Monday, March 22, 2010

the outbox

sent the following to mark moline in the city attorney's office:

back in november you sent me the attached letter, taking the position (in effect) that the public hearing requirement of ORS 814.420(2) is met, and a striped bike lane is therefore subject to the mandatory sidepath requirement, if (paraphrasing here) the facility was listed in the 1996 bike master plan, as updated in 1998, and conforms to the design and engineering guidelines set out in appendix A to that plan.

i did already understand that this was the city's position, but it was useful (in my view) to get it out in the open, on paper.

taking this conversation a step further, i would like to suggest to you that quite a number of the facilities mentioned in the BMP do not in fact, paint on the ground, conform to the stated guidelines.

one example would be northeast tillamook at 41st -- a four-foot bike lane sandwiched between a seven-foot parking lane and a ten-foot travel lane, flat out nonconformance with the engineering guidelines. and there are many others.

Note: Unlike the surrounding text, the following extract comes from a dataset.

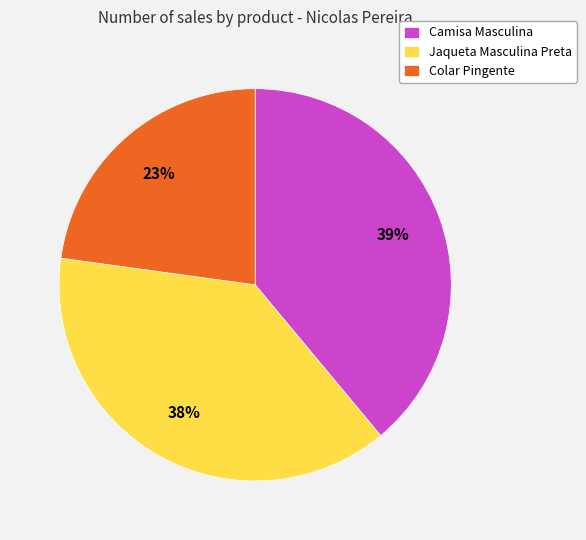

To the nearest percent, what percentage of the pie is Camisa Masculina?

39%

in the particular case, you might say, well, if it's in the door zone, and ORS 814.420(3) says you can leave the bike lane to avoid a hazard, what is the problem? but you are telling me the bike lane is certified "safe" per 814.420(2), so how can it make sense to disregard the stripe because i think the stripe itself is unsafe? probably subparagraph (3) is limited to the case where someone is actually opening a door.

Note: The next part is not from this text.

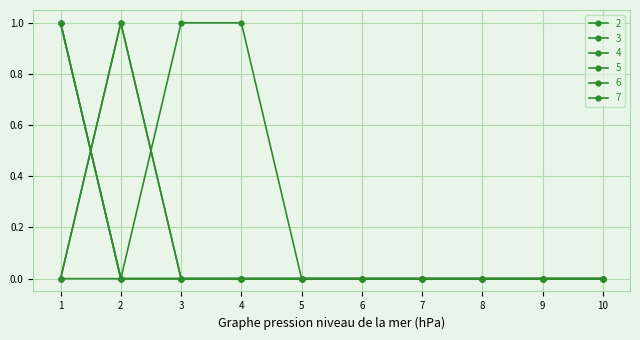

At which label is 3 closest to 0?

2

more generally, where a narrow bike lane is placed alongside a relatively narrow travel lane, an experienced "vehicular" cyclist would simply take the lane, and the argument would be that she is avoiding the hazard of being overtaken too close. as you may know, ORS 811.065, the statute that requires a motorist to leave a safe passing distance in overtaking a cyclist, expressly does not apply when the cyclist is in a striped bike lane.

i would like to encourage the city to re-think this, and to announce publicly that the BMP does not, in itself, constitute a public hearing for purposes of 814.420(2), at least with respect to facilities that do not in fact conform to the engineering guidelines that were the subject of (purported) public hearings.

thank you for your continued attention to this matter.